In the past, the government was accused of punishing couples with a "marriage penalty." When a married couple filed jointly, their tax liability was higher than if they were two unmarried filers. To remedy this problem, beginning in 2005, the basic standard deduction for joint filers will be increased to twice the amount of a single filer. The 15 percent regular income tax bracket will also be increased for joint filers.
Families with children also will see some relief from the new tax bill. The tax credit per child increased from $500 to $600 for 2001 through 2004, and eventually reaches $1,000 in 2010. Unlike tax deductions, which only provide a partial offset against tax, tax credits are a direct offset against income tax. That translates into an actual dollar- for-dollar savings on your return.
The deductible limit on student loan interest was raised this year from $2,000 to $2,500. The deduction begins to phase out for single filers with adjusted gross incomes more than $40,000 and joint filers with incomes above $60,000.
The new tax law makes saving for college a little easier as well. Starting in 2002, the annual limit on contributions to a Coverdell education savings account (formerly education IRA) rises from $500 to $2,000. The contribution phase-out range for joint filers will also be increased, making it easier for more parents to contribute.
The new tax law encourages saving for retirement in several ways. Beginning in 2002, both traditional and Roth IRA maximum annual contribution limits will be increased to $3,000. People age 50 and over also have the opportunity to catch up on missed retirement savings.
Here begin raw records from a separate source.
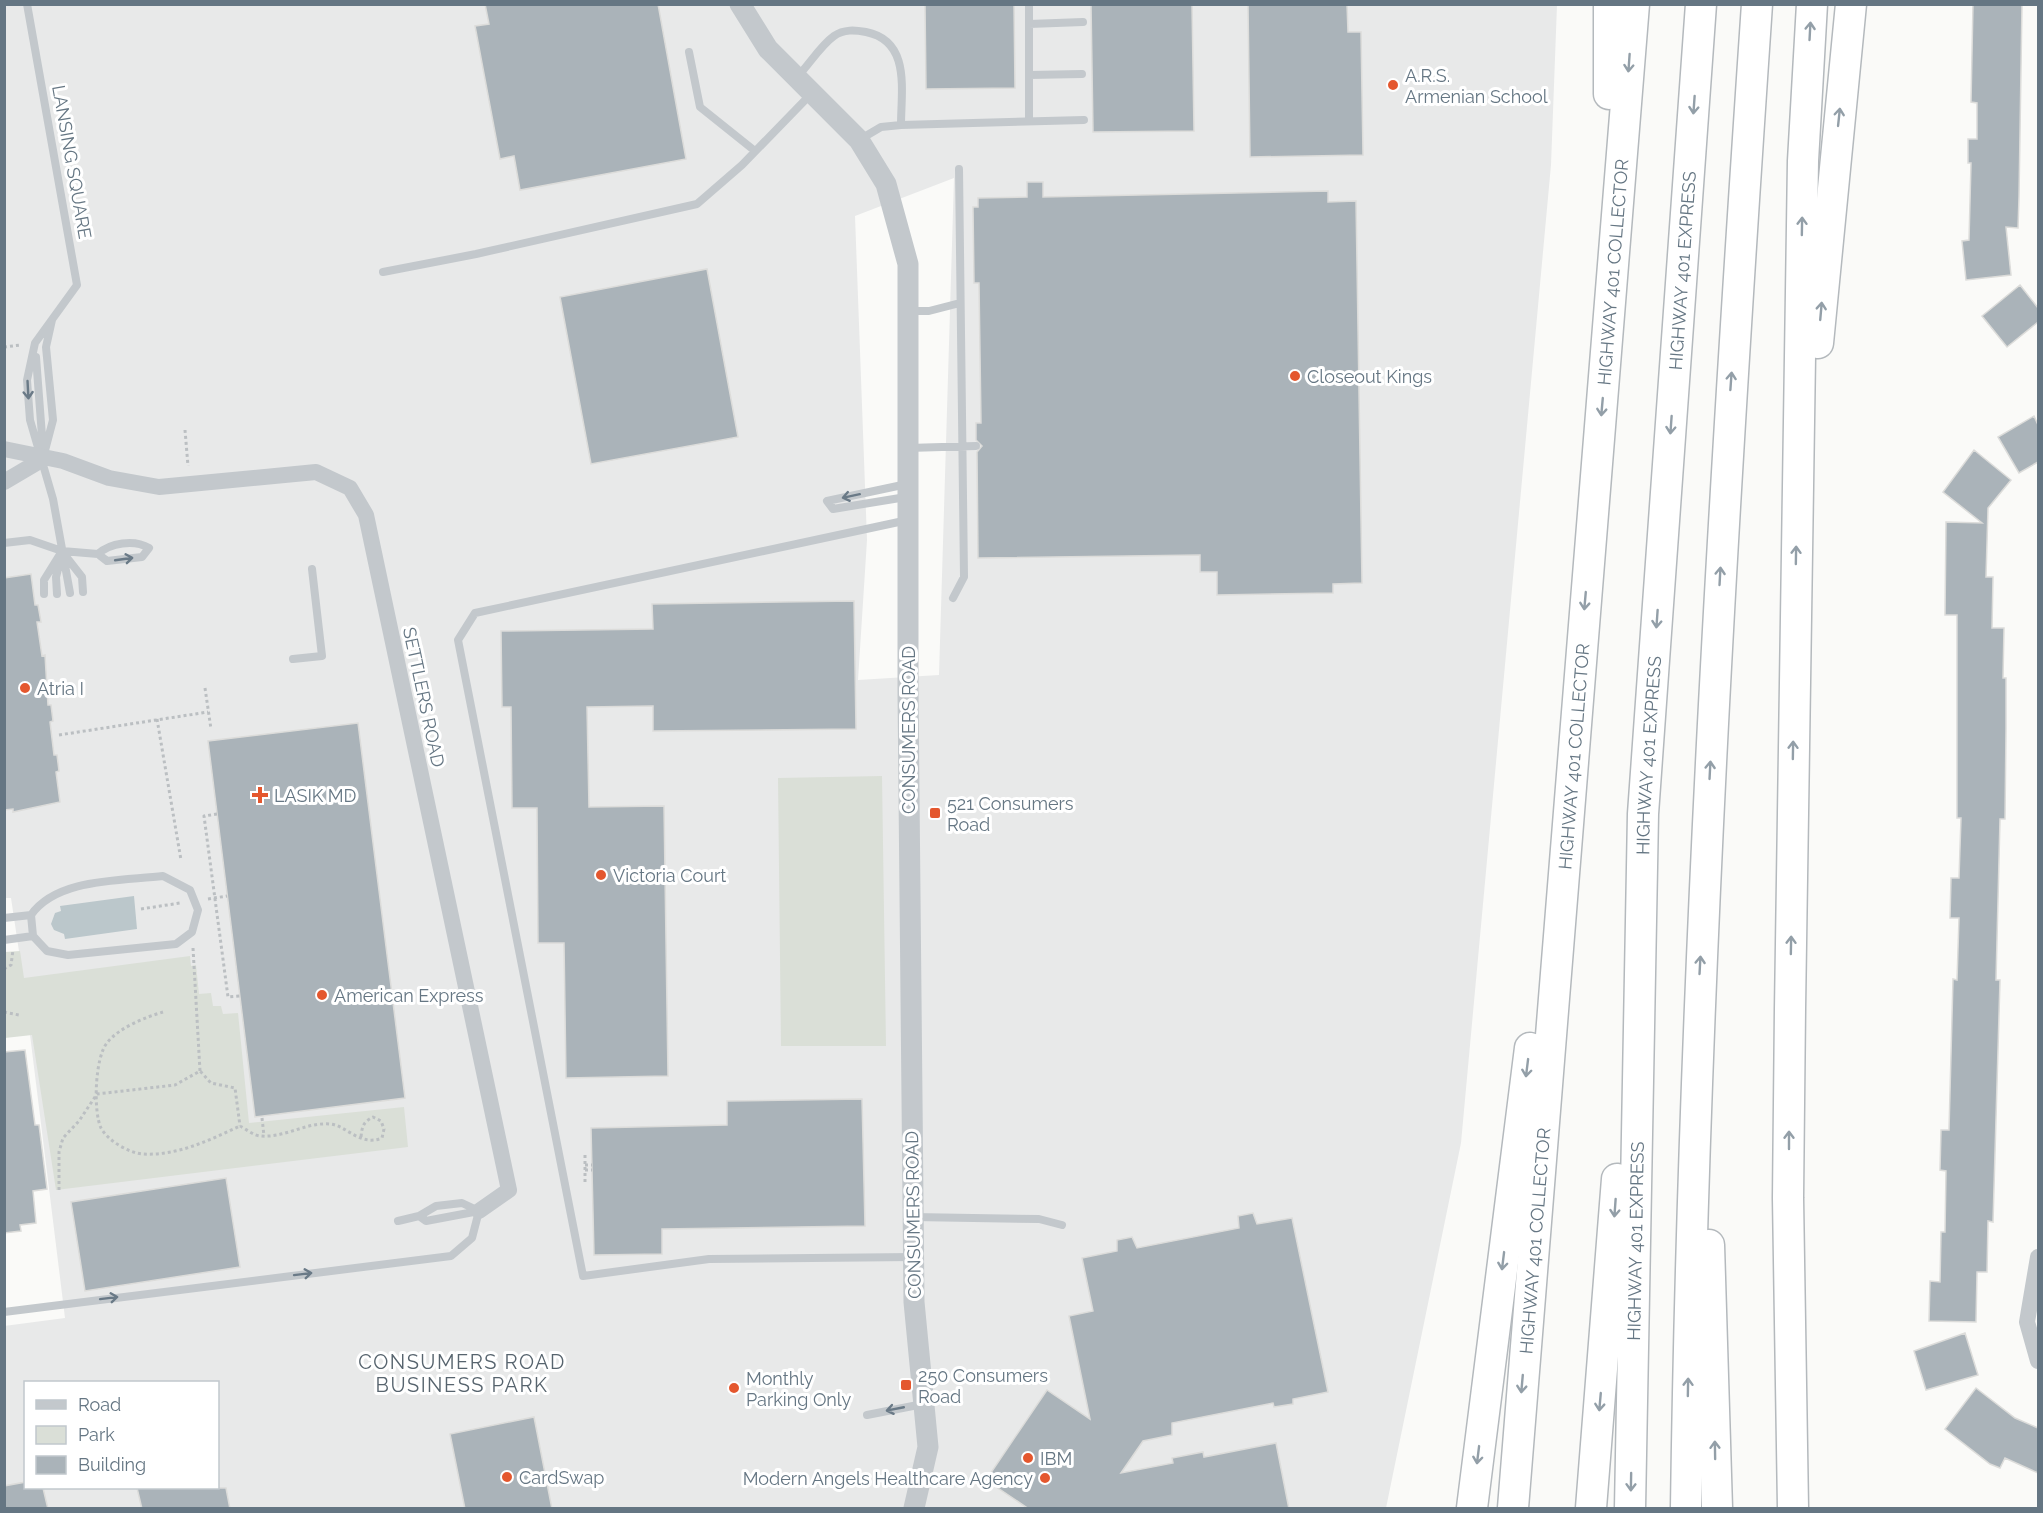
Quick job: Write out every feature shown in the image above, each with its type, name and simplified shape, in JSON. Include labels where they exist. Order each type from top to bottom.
[{"type":"highway","points":[[1608,327],[1609,4]]},
{"type":"highway","name":"HIGHWAY 401 COLLECTOR","points":[[1513,1509],[1634,4]]},
{"type":"highway","name":"HIGHWAY 401 EXPRESS","points":[[1630,1509],[1643,814],[1701,4]]},
{"type":"highway","points":[[1686,1509],[1698,1023],[1727,448],[1757,4]]},
{"type":"highway","points":[[1775,1509],[1788,1198],[1803,161],[1812,4]]},
{"type":"highway","points":[[1797,516],[1818,346],[1851,4]]},
{"type":"highway","points":[[1472,1509],[1582,635]]},
{"type":"highway","points":[[1591,1509],[1605,1353],[1643,814]]},
{"type":"highway","points":[[1698,1023],[1711,1296],[1717,1509]]},
{"type":"highway","points":[[1788,1198],[1793,1509]]},
{"type":"street","name":"CONSUMERS ROAD","points":[[740,4],[768,49],[859,140],[886,184],[908,264],[914,1302],[928,1447],[914,1509]]},
{"type":"street","name":"SETTLERS ROAD","points":[[4,448],[43,459],[63,461],[109,478],[159,487],[316,471],[350,488],[366,515],[509,1190],[479,1211]]},
{"type":"street","points":[[4,482],[43,459]]},
{"type":"street","points":[[2038,1257],[2028,1322],[2038,1362]]},
{"type":"lane","name":"LANSING SQUARE","points":[[27,4],[77,285],[35,342],[27,380],[30,420],[43,459]]},
{"type":"lane","points":[[1029,4],[1029,121]]},
{"type":"lane","points":[[1029,24],[1083,22]]},
{"type":"lane","points":[[797,78],[834,36],[848,30],[877,34],[891,44],[901,69],[901,125]]},
{"type":"lane","points":[[689,52],[700,107],[755,151]]},
{"type":"lane","points":[[1029,75],[1082,74]]},
{"type":"lane","points":[[383,272],[476,254],[696,204],[755,151],[812,93]]},
{"type":"lane","points":[[859,140],[880,127],[901,125],[1084,120]]},
{"type":"lane","points":[[953,598],[964,576],[958,169]]},
{"type":"lane","points":[[908,311],[929,311],[960,303]]},
{"type":"lane","name":"LANSING SQUARE","points":[[43,459],[53,420],[46,347],[52,316]]},
{"type":"lane","points":[[908,448],[976,446]]},
{"type":"lane","points":[[43,459],[70,593]]},
{"type":"lane","points":[[908,490],[833,509],[827,501],[908,490]]},
{"type":"lane","points":[[908,520],[475,613],[458,640],[583,1276],[709,1259],[914,1257]]},
{"type":"lane","points":[[4,543],[30,540],[62,551],[98,554],[107,561],[142,557],[149,548],[140,543],[106,546],[98,554]]},
{"type":"lane","points":[[62,551],[82,577],[83,592]]},
{"type":"lane","points":[[57,594],[56,577],[62,551]]},
{"type":"lane","points":[[44,594],[44,580],[62,551]]},
{"type":"lane","points":[[293,659],[322,656],[312,569]]},
{"type":"lane","points":[[163,876],[190,890],[198,910],[192,932],[176,944],[68,955],[47,951],[33,936],[30,915],[40,901],[74,887],[163,876]]},
{"type":"lane","points":[[4,918],[30,915]]},
{"type":"lane","points":[[4,940],[33,936]]},
{"type":"lane","points":[[398,1221],[419,1215],[436,1206],[462,1203],[479,1211]]},
{"type":"lane","points":[[419,1215],[426,1221],[479,1211]]},
{"type":"lane","points":[[4,1312],[452,1256],[472,1238],[479,1211]]},
{"type":"lane","points":[[913,1217],[1039,1219],[1062,1225]]},
{"type":"lane","points":[[867,1415],[923,1404]]},
{"type":"path","points":[[185,429],[186,459],[192,485]]},
{"type":"path","points":[[205,688],[211,729]]},
{"type":"path","points":[[59,735],[208,712]]},
{"type":"path","points":[[157,719],[181,860]]},
{"type":"path","points":[[217,814],[204,816],[209,856],[228,997],[240,996]]},
{"type":"path","points":[[193,948],[200,1071],[211,1083],[235,1088],[240,1126]]},
{"type":"path","points":[[4,969],[11,965],[13,950]]},
{"type":"path","points":[[4,1012],[19,1015]]},
{"type":"path","points":[[163,1012],[142,1018],[106,1043],[97,1074],[98,1119],[102,1131],[125,1149],[143,1154],[196,1146],[240,1126]]},
{"type":"path","points":[[59,1190],[59,1152],[63,1138],[97,1094],[175,1085],[200,1071]]},
{"type":"path","points":[[240,1126],[259,1136],[264,1136],[289,1133],[314,1125],[333,1124],[351,1135],[374,1141],[382,1138],[384,1129],[381,1121],[373,1117],[366,1121],[362,1127],[361,1137]]},
{"type":"path","points":[[262,1118],[264,1136]]},
{"type":"path","points":[[585,1155],[585,1182]]},
{"type":"path","points":[[585,1163],[592,1165]]},
{"type":"path","points":[[585,1172],[592,1170]]},
{"type":"shaded area","points":[[5,5],[1557,5],[1551,165],[1461,1143],[1386,1508],[5,1508],[4,1326],[65,1318],[11,898],[4,898]],"holes":[[[954,178],[939,675],[858,680],[867,540],[855,216]]]},
{"type":"shaded area","points":[[134,896],[137,929],[65,939],[64,934],[54,930],[51,924],[55,913],[61,911],[60,906]]},
{"type":"green space","points":[[882,776],[886,1046],[781,1046],[778,778]]},
{"type":"green space","points":[[20,951],[24,978],[190,956],[191,966],[196,965],[199,994],[211,993],[213,1006],[221,1006],[223,1014],[238,1013],[249,1123],[404,1107],[408,1147],[56,1190],[32,1035],[5,1038],[5,952]]},
{"type":"building","points":[[485,4],[658,4],[686,159],[520,190],[514,156],[500,159],[475,26],[489,24]]},
{"type":"building","points":[[925,4],[1014,4],[1015,88],[926,89]]},
{"type":"building","points":[[1091,4],[1192,4],[1194,131],[1093,132]]},
{"type":"building","points":[[1248,4],[1347,4],[1348,32],[1361,32],[1363,155],[1250,157]]},
{"type":"building","points":[[1973,4],[2022,4],[2019,197],[2018,228],[2006,227],[2011,275],[1966,280],[1962,241],[1969,240],[1971,163],[1968,163],[1968,139],[1977,139],[1977,103],[1971,102]]},
{"type":"building","points":[[1027,182],[1043,182],[1043,197],[1328,191],[1328,202],[1356,201],[1362,583],[1333,584],[1333,593],[1217,595],[1217,572],[1200,572],[1200,555],[978,558],[977,452],[982,446],[976,440],[976,423],[981,423],[979,283],[974,283],[973,207],[978,207],[978,198],[1027,197]]},
{"type":"building","points":[[707,269],[738,437],[591,464],[560,297]]},
{"type":"building","points":[[2020,285],[2038,308],[2038,322],[2007,347],[1982,316]]},
{"type":"building","points":[[2034,416],[2038,425],[2038,462],[2019,473],[1998,437]]},
{"type":"building","points":[[1974,450],[2011,480],[1988,508],[1986,577],[1993,577],[1992,628],[2004,628],[2003,678],[2006,678],[2005,819],[2000,819],[1996,980],[2000,980],[1993,1222],[1988,1221],[1987,1272],[1977,1272],[1976,1322],[1929,1321],[1930,1281],[1940,1282],[1941,1232],[1945,1232],[1946,1171],[1940,1170],[1941,1130],[1949,1130],[1953,979],[1957,980],[1959,918],[1950,918],[1951,878],[1959,878],[1961,818],[1957,818],[1957,615],[1945,615],[1946,522],[1982,523],[1943,492]]},
{"type":"building","name":"Atria I","points":[[31,574],[35,605],[38,605],[41,622],[37,622],[42,656],[45,655],[48,705],[51,705],[53,721],[50,722],[54,755],[57,755],[59,771],[56,772],[60,802],[13,812],[13,809],[4,810],[4,578]]},
{"type":"building","name":"Victoria Court","points":[[854,601],[856,729],[653,731],[653,706],[587,707],[589,807],[664,806],[668,1076],[566,1078],[564,943],[538,943],[537,808],[512,808],[511,707],[502,707],[501,631],[653,629],[652,604]]},
{"type":"building","points":[[358,723],[405,1098],[255,1117],[208,741]]},
{"type":"building","points":[[25,1050],[35,1125],[39,1125],[47,1189],[33,1191],[36,1223],[20,1225],[21,1231],[4,1233],[4,1052]]},
{"type":"building","points":[[862,1099],[865,1226],[662,1229],[662,1254],[594,1255],[591,1128],[727,1125],[727,1101]]},
{"type":"building","points":[[226,1178],[240,1267],[85,1291],[71,1202]]},
{"type":"building","points":[[1253,1213],[1257,1224],[1292,1218],[1328,1392],[1293,1399],[1293,1404],[1274,1407],[1273,1403],[1172,1423],[1172,1435],[1143,1441],[1121,1473],[1173,1463],[1172,1458],[1203,1452],[1204,1457],[1276,1443],[1289,1509],[1029,1509],[986,1480],[1047,1390],[1090,1419],[1069,1316],[1093,1311],[1082,1258],[1117,1251],[1117,1240],[1132,1237],[1137,1248],[1239,1228],[1238,1216]]},
{"type":"building","points":[[1965,1333],[1978,1375],[1926,1390],[1914,1351]]},
{"type":"building","points":[[1976,1388],[2015,1418],[2038,1428],[2038,1473],[2005,1458],[2000,1468],[1990,1464],[1945,1429]]},
{"type":"building","points":[[534,1417],[552,1509],[465,1509],[450,1434]]},
{"type":"building","points":[[24,1482],[24,1489],[43,1489],[48,1509],[4,1509],[4,1486]]},
{"type":"building","points":[[226,1488],[230,1509],[142,1509],[137,1489]]},
{"type":"place","name":"A.R.S. Armenian School","points":[[1393,85]]},
{"type":"place","name":"Closeout Kings","points":[[1295,376]]},
{"type":"place","name":"Atria I","points":[[25,688]]},
{"type":"place","name":"LASIK MD","points":[[260,795]]},
{"type":"place","name":"521 Consumers Road","points":[[935,813]]},
{"type":"place","name":"Victoria Court","points":[[601,875]]},
{"type":"place","name":"American Express","points":[[322,995]]},
{"type":"place","name":"250 Consumers Road","points":[[906,1385]]},
{"type":"place","name":"Monthly Parking Only","points":[[734,1388]]},
{"type":"place","name":"IBM","points":[[1028,1458]]},
{"type":"place","name":"CardSwap","points":[[507,1477]]},
{"type":"place","name":"Modern Angels Healthcare Agency","points":[[1045,1478]]},
{"type":"district","name":"CONSUMERS ROAD BUSINESS PARK","points":[[462,1374]]}]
Those individuals may be able to put an extra $500 a year into their IRAs for 2002 through 2005, and an additional $1,000 a year starting in 2006.
Contribution limits for company retirement plans will also gradually increase over the next five years. The annual limit for 401(k) plans, for example, will rise from $10,500 to $11,000 in 2002, eventually reaching $15,000 in 2006. There will also be catch-up provisions for employees age 50 and above.
A Narrow Window for Estate Tax Repeal
The new law also tackles estate taxes, gradually increasing the exemption amounts and decreasing the tax rates until the estate tax is repealed in 2010. The catch? Due to a sunset provision, this and all of the other tax breaks included in the new law are scheduled to expire in 2011 unless new legislation is enacted.
Be sure to consult your tax advisor to see how some of the new tax laws will affect you.
Jim Larranaga is executive vice president of Priority Publications, a Minneapolis-based publisher of financial newsletters.